DOCUMENT TEXT =>
Skip to main content

xKV — Cross-Layer Shared-Subspace Compression

Method id: xkv · New in 0.27.0 · Inspired by xKV (arXiv:2503.18893, preprint)xKV-adapted (VeloxQuant-MLX implementation), faithful to the joint-SVD shared-subspace core, adapted at the integration boundary via a shared fan-in/fan-out coordinator, and simplified relative to the paper on grouping and decode-time reconstruction (see Adaptation notes).

xKV compresses the KV cache across a group of nearby layers by jointly factorizing their key matrices into one shared low-rank basis, rather than computing a separate basis per layer. The paper's empirical motivation: via Centered Kernel Alignment (CKA), the dominant singular subspaces of per-layer key caches are well aligned across groups of adjacent layers — far more aligned than raw per-token cosine similarity suggests. A joint SVD over the group's stacked keys captures that shared structure once; every member of the group then stores only its own latent coordinates in that shared basis.

How it differs from XQuant and MiniCache

The repo already ships two other cross-layer methods, XQuant and MiniCache. All three exploit inter-layer redundancy, but via three structurally different mechanisms:

XQuantMiniCachexKV
Mechanismreuses an anchor's quantized codesmerges the tensors via SLERPjointly factorizes a group into one shared SVD basis
Shared across layerscode assignmentdirection vectorright singular vectors + mean (V_g, K_mean_g)
Group sizepairs (or N-way anchor+reusers)pairs (or N-way primary+mergers)fixed contiguous groups (xkv_group_size, any N)
Per-layer keptown scale/zero (+ optional residual)own magnitude scalarsown latent codes in the shared basis
Quantizesyes (low-bit codes)no — fp16 directionsyes (uniform-bit latent quantization)
Amortization axisone anchor's codes reused by N reusersone direction shared by 2 layersone basis's storage cost shared by N layers

XQuant shares bin assignment; MiniCache shares a direction; xKV shares an entire subspace fit jointly across the group, which is the only one of the three that requires seeing every group member's data simultaneously before any of them can compress (a fan-in step), rather than one layer publishing first and others reading its output.

Usage

import mlx_lm
from veloxquant_mlx import KVCacheConfig, KVCacheBuilder

model, tokenizer = mlx_lm.load("mlx-community/Llama-3.2-3B-Instruct-4bit")

TASK LIST =>
**1)** In the xKV documentation, what row labels does the comparison table of XQuant, MiniCache, and xKV use?
**2)** According to the xKV documentation, what measure did the paper use to show that per-layer key cache subspaces align across adjacent layers?
Rely only on the xKV documentation for these answers.

[Collected data entries]
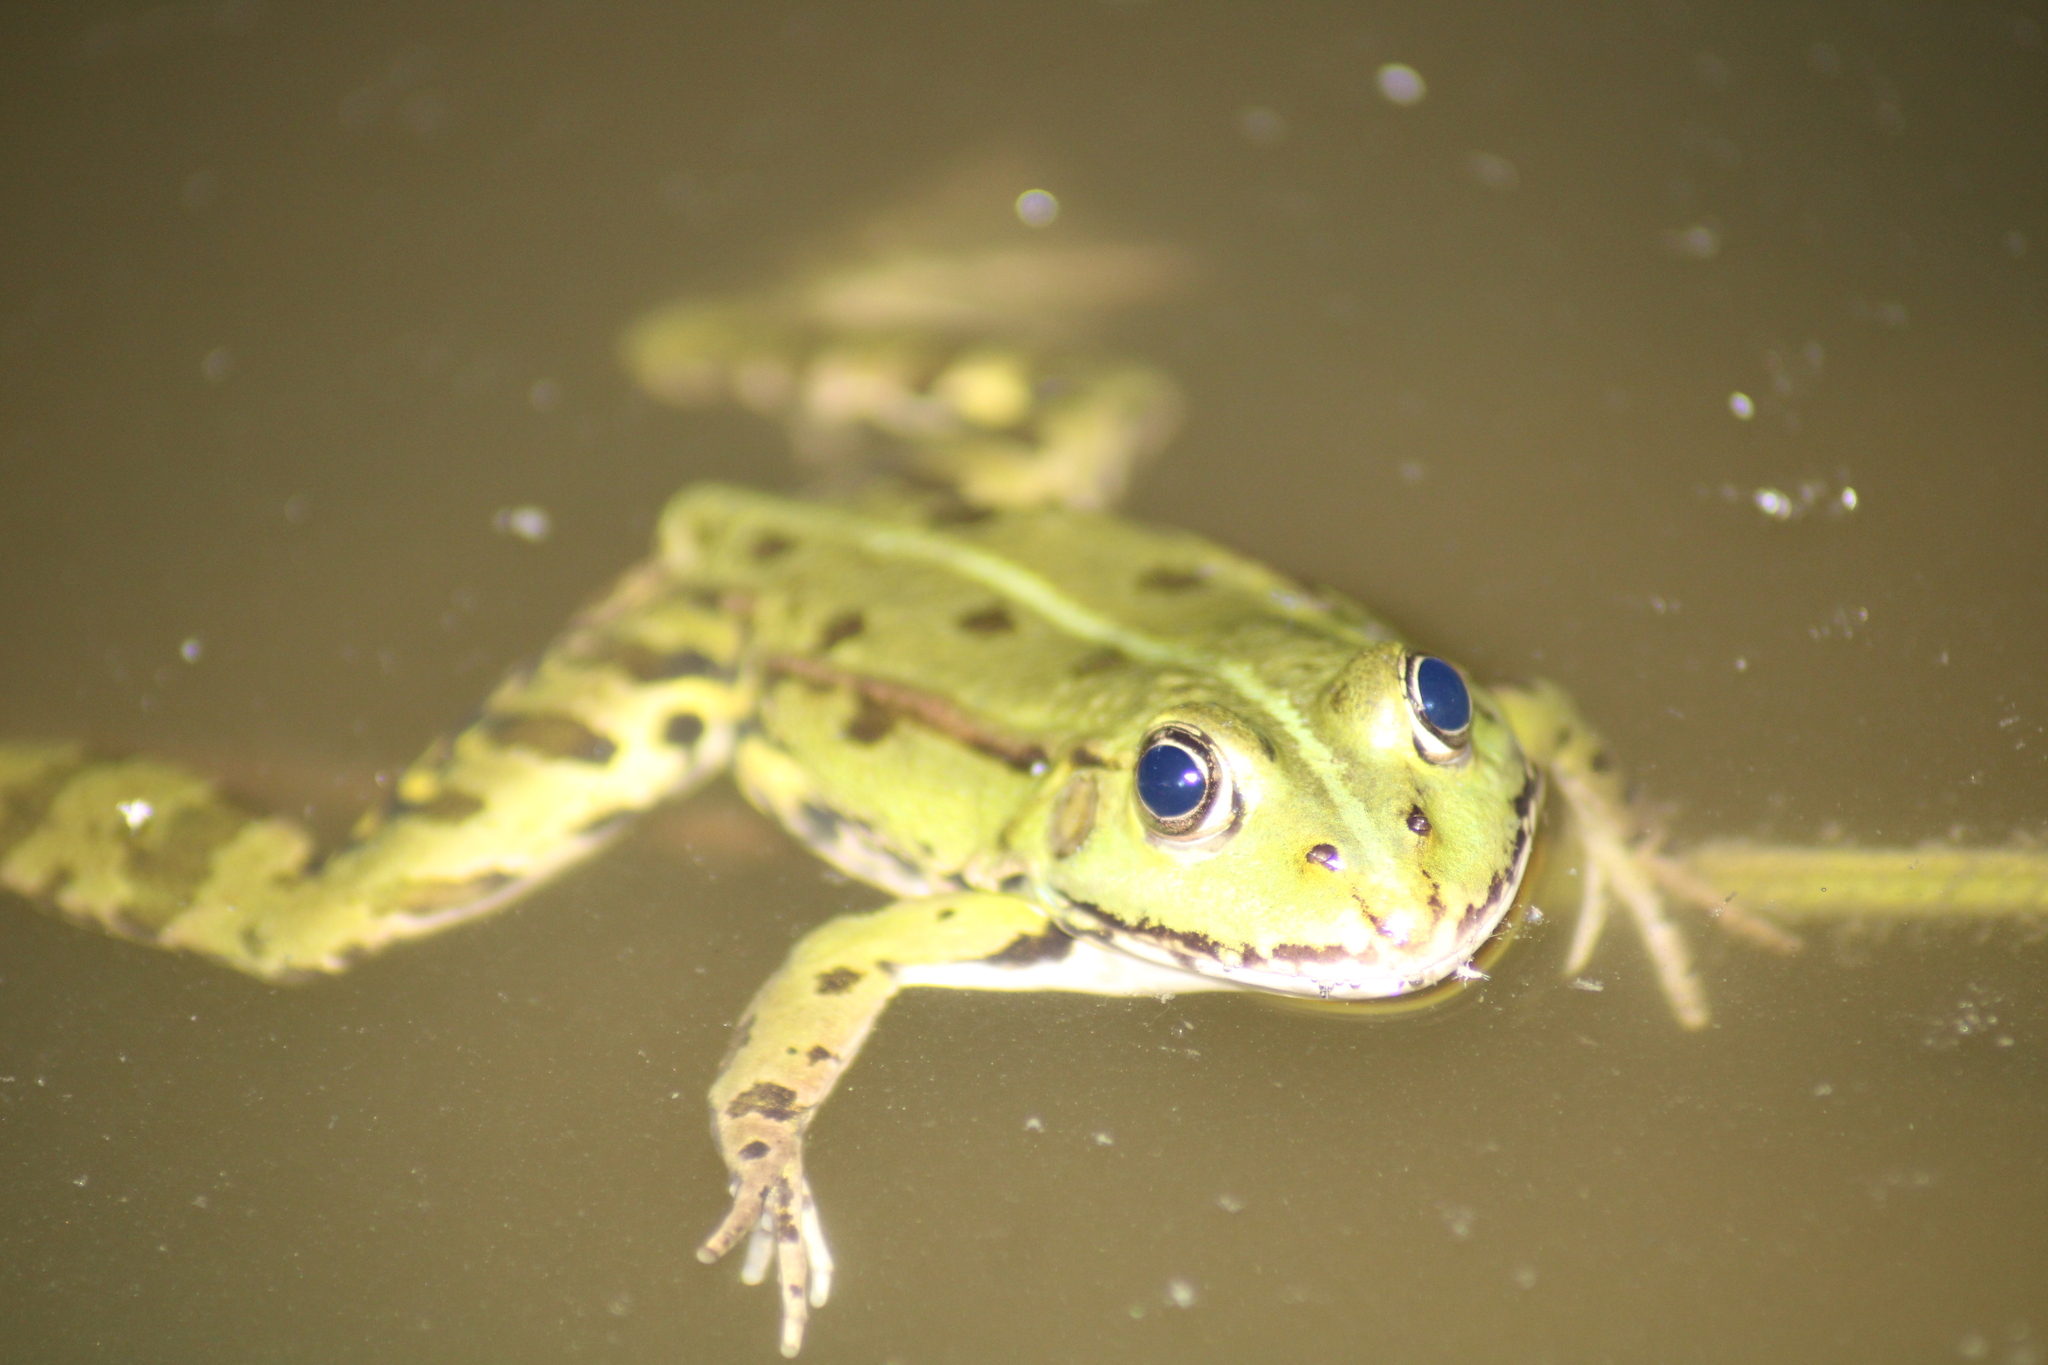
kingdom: Animalia
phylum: Chordata
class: Amphibia
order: Anura
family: Ranidae
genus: Pelophylax
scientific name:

TASK RESULTS =>
**1)** Mechanism, Shared across layers, Group size, Per-layer kept, Quantizes, Amortization axis

**2)** Centered Kernel Alignment (CKA)